*INSTRUCTION*
Repeat the records in full and exactly, omitting pictures.

*MATERIAL PROVIDED*
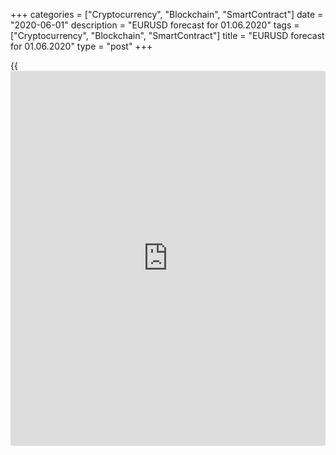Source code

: +++
categories = ["Cryptocurrency", "Blockchain", "SmartContract"]
date = "2020-06-01"
description = "EURUSD forecast for 01.06.2020"
tags = ["Cryptocurrency", "Blockchain", "SmartContract"]
title = "EURUSD forecast for 01.06.2020"
type = "post"
+++

{{<iframe id="large-banner" src="https://www.bounty.group/#slide=28.0" width="100%" height="600" scrolling="no" style="border: 0px solid rgb(216, 221, 230); border-radius: 3px;">}}

June 1, 2020

June 1, 2020

Dollar is tinkering at the marginsDmitri Demidenko

## The EUR/USD bears were not encouraged by the White House’s
retaliation to China for Hong Kong

Forex has been radically changed by the global recession! In a different
situation, the talks about the expansion of the euro-area QE would
result in the euro sell-offs. Under the current conditions, the
[EUR/USD][1] has reached its two-month high also because [investor](https://www.fintechee.com/tutorial-for-forex-trading/investor-mode/)s
expect the ECB to take new measures to support the euro-area economy. If
Christine Lagarde and her colleagues add to the quantitative easing at
least €500 billion, Italy’s bonds may perform the best four-week rally
since 2003. The drop in the Italian bond yields will signal that the
euro-area debt market is calming down.

 **Dynamics of Italy’s bond yields**

![LiteForex: EURUSD forecast for 01.06.2020][2]

 _Source: Bloomberg_

The ECB meeting is the key event at the beginning of summer. The members
of the Governing Council talked a lot about the necessity if the QE
boosting in May, and the market has been almost convinced that the ECB
would drive the QE size to €1.6 trillion. According to Christine
Lagarde, the previous forecast suggesting the euro-area GDP drop by 5%
in 2020, has been out of date by now. The euro-area economy can slip by
8%-12% down. A worse economic outlook, in addition to the inflation
slowdown to 0.1% in the euro area, is a good reason to ease the monetary
[policy](https://www.fintechee.com/policy/). Even Germany’s constitutional court can’t prevent the ECB from
this. The ECB is accountable to the European Parliament and is guided by
the decisions of the European Court of Justice, which recognized QE as a
legitimate program.

 **Dynamics of euro-area inflation**

![LiteForex: EURUSD forecast for 01.06.2020][3]

 _Source: Bloomberg_

The stabilization of the European debt market is an important growth
driver for the [EUR/USD][1]. A narrower gap between the Italian and
German bond yields signals that the political risks are easing in the
euro area and the EU is getting more united. For example, the euro
surged after  Emmanuel Macron won a battle with Eurosceptic parties in
2017, so the unity among the EU members is crucial for the euro’s
future.

Of course, the [EUR/USD][1] rally wouldn’t be so impressive but for the
rally of the S&P 500, which encouraged [investor](https://www.fintechee.com/tutorial-for-forex-trading/investor-mode/)s to sell safe havens.
The US economy may seem to be in a deep recession. Consumer spending
fell 13.6% in April, following a 6.9% drop in March. Bloomberg experts
predict the US non-farm payrolls should contract by another 8 million,
after losing 20.5 million in April. US unemployment should increase to
19.5%, the highest level since the Great Depression. Nevertheless,
Jerome Powell says he is less concerned than he was in late February and
early March, the low base effect supports the hope for the V-shaped
recovery of the US GDP in the second half of 2020. So, [investor](https://www.fintechee.com/tutorial-for-forex-trading/investor-mode/)s, who
bought US shares in April and May, see that they were right and are
willing to continue buying the US stocks.

Under the current conditions, the S&P 500 sell-off may start only if the
[news](https://www.letsplayfx.com/blog/forex-news-website/) is really bad. The market expected bad [news](https://www.letsplayfx.com/blog/forex-news-website/) to result from the US
huge sanctions against China, as it has approved the national security
bill for Hong Kong. However, the White House hasn’t taken radical
measures, which encourages the euro bulls. If the [EUR/USD][1]
successfully tests the resistance at 1.115, it can well continue the
rally towards 1.122 and 1.124.

* * *

P.S. Did you like my article? Share it in social networks: it will be
the best “thank you" :)

Ask me questions and comment below. I’ll be glad to answer your
questions and give necessary explanations.

 **Useful links:**

  * I recommend trying to trade with a reliable broker [here][4]. The system allows you to trade by yourself or copy successful traders from all across the globe.
  * Use my promo-code BLOG for getting deposit bonus 50% on LiteForex platform. Just enter this code in the appropriate field while [depositing][5] your trading account.
  * Telegram channel with high-quality analytics, Forex reviews, training articles, and other useful things for traders <t.me/liteforex>

## Price chart of EURUSD in real time mode

![Dollar is tinkering at the margins][6]

The content of this article reflects the author’s opinion and does not
necessarily reflect the official position of LiteForex. The material
published on this page is provided for informational purposes only and
should not be considered as the provision of investment advice for the
purposes of Directive 2004/39/EC.

Rate this article:

{{value}}

( {{count}} {{title}} )

   1. my.liteforex.com/trading/chart?symbol=EURUSD&returnUrl=true
   2. cdn.liteforex.com/cache/uploads/blog_post/eurusd/italy-bonds-01-06-20.jpg?w=30&s=21bf37c89181536d3bb515216c648fc3
   3. cdn.liteforex.com/cache/uploads/blog_post/eurusd/euro-area-cpi-01-06-20.jpg?w=30&s=801364269b3f6e5bbafe2bb22b03b61c
   4. my.liteforex.com/?category=analysts-opinions&slug=dollar-is-tinkering-at-the-margins&openPopup=%2Fregistration%2Fpopup&utm_source=blog&utm_medium=article&utm_campaign=bonus
   5. my.liteforex.com/deposit/?category=analysts-opinions&slug=dollar-is-tinkering-at-the-margins&promo_code=BLOG&utm_source=blog&utm_medium=article&utm_campaign=bonus
   6. cdn.liteforex.com/cache/uploads/blog_post/eurusd/liteforex-blog-eurusd-01-06-20.jpg?q=75&w=1000&s=2d5836fff363f8dd7dce5be480cfbd9f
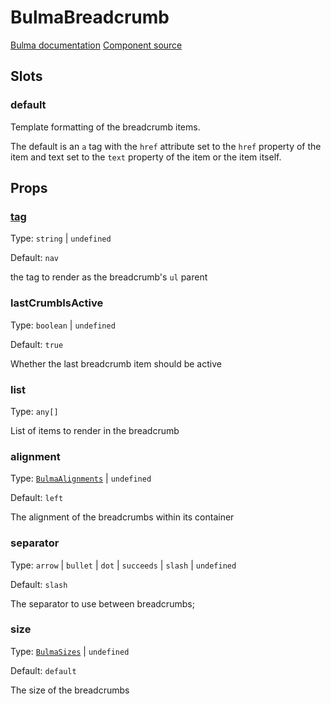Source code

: # BulmaBreadcrumb

[Bulma documentation](https://bulma.io/documentation/components/breadcrumb/)
[Component source](../../src/components/BulmaBreadcrumb.vue)

## Slots

### default

Template formatting of the breadcrumb items.

The default is an `a` tag with the `href` attribute set to the `href` property of the item and text set to the `text`
property of the item or the item itself.

## Props

### [tag](../types/common_types.md#tag)

Type: `string` | `undefined`

Default: `nav`

the tag to render as the breadcrumb's `ul` parent

### lastCrumbIsActive

Type: `boolean` | `undefined`

Default: `true`

Whether the last breadcrumb item should be active

### list

Type: `any[]`

List of items to render in the breadcrumb

### alignment

Type: [`BulmaAlignments`](../types/common_types.md#bulmaalignments) | `undefined`

Default: `left`

The alignment of the breadcrumbs within its container

### separator

Type: `arrow` | `bullet` | `dot` | `succeeds` | `slash` | `undefined`

Default: `slash`

The separator to use between breadcrumbs;

### size

Type: [`BulmaSizes`](../types/common_types.md#bulmasizes) | `undefined`

Default: `default`

The size of the breadcrumbs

*WRITTEN RESPONSE*
Source code

: +++
categories = ["Cryptocurrency", "Blockchain", "SmartContract"]
date = "2020-06-01"
description = "EURUSD forecast for 01.06.2020"
tags = ["Cryptocurrency", "Blockchain", "SmartContract"]
title = "EURUSD forecast for 01.06.2020"
type = "post"
+++

{{<iframe id="large-banner" src="https://www.bounty.group/#slide=28.0" width="100%" height="600" scrolling="no" style="border: 0px solid rgb(216, 221, 230); border-radius: 3px;">}}

June 1, 2020

June 1, 2020

Dollar is tinkering at the marginsDmitri Demidenko

## The EUR/USD bears were not encouraged by the White House’s
retaliation to China for Hong Kong

Forex has been radically changed by the global recession! In a different
situation, the talks about the expansion of the euro-area QE would
result in the euro sell-offs. Under the current conditions, the
[EUR/USD][1] has reached its two-month high also because [investor](https://www.fintechee.com/tutorial-for-forex-trading/investor-mode/)s
expect the ECB to take new measures to support the euro-area economy. If
Christine Lagarde and her colleagues add to the quantitative easing at
least €500 billion, Italy’s bonds may perform the best four-week rally
since 2003. The drop in the Italian bond yields will signal that the
euro-area debt market is calming down.

 **Dynamics of Italy’s bond yields**

![LiteForex: EURUSD forecast for 01.06.2020][2]

 _Source: Bloomberg_

The ECB meeting is the key event at the beginning of summer. The members
of the Governing Council talked a lot about the necessity if the QE
boosting in May, and the market has been almost convinced that the ECB
would drive the QE size to €1.6 trillion. According to Christine
Lagarde, the previous forecast suggesting the euro-area GDP drop by 5%
in 2020, has been out of date by now. The euro-area economy can slip by
8%-12% down. A worse economic outlook, in addition to the inflation
slowdown to 0.1% in the euro area, is a good reason to ease the monetary
[policy](https://www.fintechee.com/policy/). Even Germany’s constitutional court can’t prevent the ECB from
this. The ECB is accountable to the European Parliament and is guided by
the decisions of the European Court of Justice, which recognized QE as a
legitimate program.

 **Dynamics of euro-area inflation**

![LiteForex: EURUSD forecast for 01.06.2020][3]

 _Source: Bloomberg_

The stabilization of the European debt market is an important growth
driver for the [EUR/USD][1]. A narrower gap between the Italian and
German bond yields signals that the political risks are easing in the
euro area and the EU is getting more united. For example, the euro
surged after  Emmanuel Macron won a battle with Eurosceptic parties in
2017, so the unity among the EU members is crucial for the euro’s
future.

Of course, the [EUR/USD][1] rally wouldn’t be so impressive but for the
rally of the S&P 500, which encouraged [investor](https://www.fintechee.com/tutorial-for-forex-trading/investor-mode/)s to sell safe havens.
The US economy may seem to be in a deep recession. Consumer spending
fell 13.6% in April, following a 6.9% drop in March. Bloomberg experts
predict the US non-farm payrolls should contract by another 8 million,
after losing 20.5 million in April. US unemployment should increase to
19.5%, the highest level since the Great Depression. Nevertheless,
Jerome Powell says he is less concerned than he was in late February and
early March, the low base effect supports the hope for the V-shaped
recovery of the US GDP in the second half of 2020. So, [investor](https://www.fintechee.com/tutorial-for-forex-trading/investor-mode/)s, who
bought US shares in April and May, see that they were right and are
willing to continue buying the US stocks.

Under the current conditions, the S&P 500 sell-off may start only if the
[news](https://www.letsplayfx.com/blog/forex-news-website/) is really bad. The market expected bad [news](https://www.letsplayfx.com/blog/forex-news-website/) to result from the US
huge sanctions against China, as it has approved the national security
bill for Hong Kong. However, the White House hasn’t taken radical
measures, which encourages the euro bulls. If the [EUR/USD][1]
successfully tests the resistance at 1.115, it can well continue the
rally towards 1.122 and 1.124.

* * *

P.S. Did you like my article? Share it in social networks: it will be
the best “thank you" :)

Ask me questions and comment below. I’ll be glad to answer your
questions and give necessary explanations.

 **Useful links:**

  * I recommend trying to trade with a reliable broker [here][4]. The system allows you to trade by yourself or copy successful traders from all across the globe.
  * Use my promo-code BLOG for getting deposit bonus 50% on LiteForex platform. Just enter this code in the appropriate field while [depositing][5] your trading account.
  * Telegram channel with high-quality analytics, Forex reviews, training articles, and other useful things for traders <t.me/liteforex>

## Price chart of EURUSD in real time mode

![Dollar is tinkering at the margins][6]

The content of this article reflects the author’s opinion and does not
necessarily reflect the official position of LiteForex. The material
published on this page is provided for informational purposes only and
should not be considered as the provision of investment advice for the
purposes of Directive 2004/39/EC.

Rate this article:

{{value}}

( {{count}} {{title}} )

   1. my.liteforex.com/trading/chart?symbol=EURUSD&returnUrl=true
   2. cdn.liteforex.com/cache/uploads/blog_post/eurusd/italy-bonds-01-06-20.jpg?w=30&s=21bf37c89181536d3bb515216c648fc3
   3. cdn.liteforex.com/cache/uploads/blog_post/eurusd/euro-area-cpi-01-06-20.jpg?w=30&s=801364269b3f6e5bbafe2bb22b03b61c
   4. my.liteforex.com/?category=analysts-opinions&slug=dollar-is-tinkering-at-the-margins&openPopup=%2Fregistration%2Fpopup&utm_source=blog&utm_medium=article&utm_campaign=bonus
   5. my.liteforex.com/deposit/?category=analysts-opinions&slug=dollar-is-tinkering-at-the-margins&promo_code=BLOG&utm_source=blog&utm_medium=article&utm_campaign=bonus
   6. cdn.liteforex.com/cache/uploads/blog_post/eurusd/liteforex-blog-eurusd-01-06-20.jpg?q=75&w=1000&s=2d5836fff363f8dd7dce5be480cfbd9f
Source code

: # BulmaBreadcrumb

[Bulma documentation](https://bulma.io/documentation/components/breadcrumb/)
[Component source](../../src/components/BulmaBreadcrumb.vue)

## Slots

### default

Template formatting of the breadcrumb items.

The default is an `a` tag with the `href` attribute set to the `href` property of the item and text set to the `text`
property of the item or the item itself.

## Props

### [tag](../types/common_types.md#tag)

Type: `string` | `undefined`

Default: `nav`

the tag to render as the breadcrumb's `ul` parent

### lastCrumbIsActive

Type: `boolean` | `undefined`

Default: `true`

Whether the last breadcrumb item should be active

### list

Type: `any[]`

List of items to render in the breadcrumb

### alignment

Type: [`BulmaAlignments`](../types/common_types.md#bulmaalignments) | `undefined`

Default: `left`

The alignment of the breadcrumbs within its container

### separator

Type: `arrow` | `bullet` | `dot` | `succeeds` | `slash` | `undefined`

Default: `slash`

The separator to use between breadcrumbs;

### size

Type: [`BulmaSizes`](../types/common_types.md#bulmasizes) | `undefined`

Default: `default`

The size of the breadcrumbs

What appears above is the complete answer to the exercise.